*TASK OBJECTIVE*
Continue the passage on the 1904 Burkhanist movement in Altai, starting right after its last sentence.

*** READING TEXT ***

In April 1904 Chet Chelpan (or, Chot Chelpanov) and his adopted daughter Chugul Sarok Chandyk reported visions of a rider dressed in white, and riding a white horse. This figure, whom they called Ak-Burkhan ("White Burkhan"), announced the imminent arrival of the mythical messianic hero Oirat Khan who was actually a real historical figure—Khoit-Oirat prince Amursana. The central figure in the research of Burkhanism in the past forty years, however, has demonstrated that Oirot-khan is a mythologized image of the Dzungar past of the people of Altai-kizhi.
Chet and Chugul gathered thousands of Altaians for prayer meetings, initially in the Tereng Valley. These were violently suppressed by mobs of Russians, instigated by the Altaian Spiritual Mission, who were afraid of the potential of the competing religion to decrease the Orthodox Christian flock in Altai. Chet and Chugul were arrested, Chugul was released, and after a prolonged trial Chet was fully exonerated by court and released in 1906.

*** End of READING TEXT ***
*** ENTRIES PROVIDED ***

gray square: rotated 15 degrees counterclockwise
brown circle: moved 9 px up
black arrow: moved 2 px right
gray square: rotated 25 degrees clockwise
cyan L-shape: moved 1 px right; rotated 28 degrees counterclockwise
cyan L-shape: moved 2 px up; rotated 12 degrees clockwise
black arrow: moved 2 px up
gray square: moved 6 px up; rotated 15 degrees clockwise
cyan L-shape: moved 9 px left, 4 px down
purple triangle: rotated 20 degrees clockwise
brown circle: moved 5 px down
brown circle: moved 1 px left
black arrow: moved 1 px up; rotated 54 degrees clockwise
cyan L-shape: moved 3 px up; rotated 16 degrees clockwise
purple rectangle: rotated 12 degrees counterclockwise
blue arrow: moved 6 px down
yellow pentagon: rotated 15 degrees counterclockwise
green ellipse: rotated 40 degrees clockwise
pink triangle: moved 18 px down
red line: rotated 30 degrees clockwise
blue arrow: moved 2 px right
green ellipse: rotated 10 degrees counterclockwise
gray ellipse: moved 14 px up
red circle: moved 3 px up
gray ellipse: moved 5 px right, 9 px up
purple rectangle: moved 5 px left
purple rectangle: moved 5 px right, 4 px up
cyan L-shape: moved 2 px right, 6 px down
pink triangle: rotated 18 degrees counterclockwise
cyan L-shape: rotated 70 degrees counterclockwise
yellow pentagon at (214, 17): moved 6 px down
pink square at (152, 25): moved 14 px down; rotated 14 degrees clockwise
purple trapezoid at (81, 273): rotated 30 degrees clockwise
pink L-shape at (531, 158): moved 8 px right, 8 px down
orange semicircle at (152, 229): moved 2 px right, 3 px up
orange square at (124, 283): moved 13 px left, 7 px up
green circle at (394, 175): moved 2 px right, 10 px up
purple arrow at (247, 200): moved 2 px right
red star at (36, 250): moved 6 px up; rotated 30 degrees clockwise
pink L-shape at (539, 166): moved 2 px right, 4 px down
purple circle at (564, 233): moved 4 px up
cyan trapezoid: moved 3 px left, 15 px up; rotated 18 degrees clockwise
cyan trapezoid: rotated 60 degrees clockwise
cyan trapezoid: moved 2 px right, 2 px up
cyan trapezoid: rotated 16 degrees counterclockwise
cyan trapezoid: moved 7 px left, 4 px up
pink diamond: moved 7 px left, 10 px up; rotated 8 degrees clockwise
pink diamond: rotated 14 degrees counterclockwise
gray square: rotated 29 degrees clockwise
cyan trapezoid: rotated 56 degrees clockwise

*** End of ENTRIES PROVIDED ***

*TASK OUTPUT*
Researcher Andrei A. Znamenski compares the Burkanist movement to other indigenous revitalizing movements around the world, such as the Native American Ghost Dance or the Melanesian Cargo Cult. An exhaustively detailed treatment of the comparisons and comparability of Burkhanism with the Melanesian Cargo Cult, the Mennonites, the Dukhobors of Georgia, the Mariitsy of Nizhnii Novgorod, and many other movements, is provided in Sherstova's dissertation from the 1980s.

Znamenski says, the prime motivating factor was Altaians' fear of displacement by Russian colonists, Russification, and subjection to taxation and conscription on the same basis as Russian peasants.

Andrei Vinogradov (thesis linked below) sees Burkhanism as a typical nomadic mobilization pattern—aiming to link families and clans (seok) into a steppe empire (which in this case never materialized). The Burkhanists' veneration of heroes from oral epics, he says, serves much the same cultural centralizing function as the veneration of other divine heroes such as Gesar, Manas, or Genghis Khan. As such it constitutes a major aspect of Tengrism, distinct from shamanism.

After the arrest of Chet and Chugul, Tyryi Akemchi arose to become the most prominent iarlikchi, and helped organize the movement. Having been exposed to Buddhism through his years as a translator in Mongolia, Tyryi added a number of Buddhist trappings to Burkhanist ritual, such as bells. Within a decade, most of the Altaian population had joined the new faith.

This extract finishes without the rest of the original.